>> Start Given text

In this article, you’ll discover how to be anti-fragile.

But first –

What’s the difference between resilience and anti-fragility?

Resilience is your ability to bounce back from adversity—like a rubber band snapping back into shape after being stretched.

But there’s a more powerful concept that builds on resilience: anti-fragility.

This goes beyond mere recovery; it’s about coming back stronger and better than before.


What Is An Anti-Fragile System?

Antifragility refers to systems that improve when exposed to stressors, shocks, or failures.

Unlike resilient systems that merely resist shock and stay the same, anti fragile systems get stronger.

  • Resilience: Simply bouncing back from challenges.
  • Anti-fragility: Actively growing stronger because of those challenges.
  • Origin: Coined by Nassim Nicholas Taleb.
  • Relevance: Perfect for navigating today’s rapid and unpredictable changes.


Principles for How to Be Anti Fragile

Here are several principles that will help you be anti fragile:


1) Embrace Stress as Your Ally

If you want to be anti fragile, then you have to start by embracing stressors.

Yes, that’s right.

Instead of running away from stressors, you actively have to use them.



First, by conciously choosing to view the stress response as a tool for growth.

Here’s the evidence for this:

In her studies, Alia Crum found that people who see stress as enhancing — rather than debilitating — experience better health outcomes, higher life satisfaction, and improved performance under stress.

In other words, people who see stress as a natural and beneficial part of life are able to turn the pressure they face from a threat and into a resource.

Also read: Thrive Under Stress

2) The Art of Non-Judgement: Failure is Simply Feedback

Adopt a non-judgmental approach to outcomes, focusing on learning and growth rather than success or failure.

Here’s a personal example:

Last weekend, I took part in my second boxing fight.

I “lost”.

Yet, I left the ring with a smile.


Because my coaches had instilled me a “non-judgemental” mindset

Win or lose, each is just a point of data.

>> End Given text
>> Start Information provided

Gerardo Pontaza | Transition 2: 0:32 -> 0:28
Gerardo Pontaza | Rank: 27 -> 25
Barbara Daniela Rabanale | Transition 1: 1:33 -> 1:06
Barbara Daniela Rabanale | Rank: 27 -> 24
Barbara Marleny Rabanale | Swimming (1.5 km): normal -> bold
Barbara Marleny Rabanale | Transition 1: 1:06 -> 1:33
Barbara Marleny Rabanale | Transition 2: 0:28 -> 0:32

>> End Information provided

## Exercises
a: According to the text on anti-fragility, who coined the term?
b: Resume the text on anti-fragility from the point at which it stops.
The data above were taken from a separate source and have no connection to the text on anti-fragility.

## Solved tasks
a: Nassim Nicholas Taleb.

b:
Viewing setbacks as neutral data points strips away the personal sting and opens the door to genuine growth.

If you internalize every defeat as a personal failure, learning stops.

You get caught up in self-criticism and limit your own potential with beliefs like “I’m just a loser” or “I’m not athletic / smart enough.”

But when you let go of judgment…

You gain the freedom to move beyond the “loss” and use it as a stepping stone.


3) If You Want to Be Anti-Fragile, Make Curiosity Your Superpower

Being non-judgemental does not mean that we deny reality when we experience setbacks or losses.

We can still acknowledge them, analyze them objectively, and recognize areas for improvement.

The key difference is that we don’t get trapped in a cycle of self-criticism.

Instead of criticism, approach the loss or setback with curiosity. Ask yourself:

  • What could I have done differently?
  • What can I learn from this experience?
  • How can I be better?

By approaching the situation with curiosity instead of judgment, you gain valuable insights without the baggage of self-doubt.


4) Strive To Outdo Yourself: “The Better Than Yesterday” Mindset

The “Better Than Yesterday” mindset thrives on consistent effort.

Strive to make small improvements each day, even if they seem insignificant.


  • Progress is not always linear. There will be days when you don’t see major breakthroughs, and that’s okay.
  • The key is to stay committed to the process of learning and growth.
  • Over time, those small, daily improvements will compound, leading to remarkable progress and a sense of fulfillment.

By adopting a “Better Than Yesterday” mindset, you shift your focus from external validation to internal growth.

You celebrate your progress, learn from your setbacks, and embrace the journey of continuous improvement.


5) Make Introspection a Habit: Journal. Reflect. Grow.

Here’s the final tip for becoming anti fragile.

Practice introspection.


Keep a journal. It doesn’t have to be fancy, just a space where you can be completely honest with yourself.

Write down your thoughts and feelings. Don’t censor yourself. When you’re going through a stressful period, the simple act of putting pen to paper (or fingers to keyboard) can be help you clarify what you’re feeling, and why you’re feeling is.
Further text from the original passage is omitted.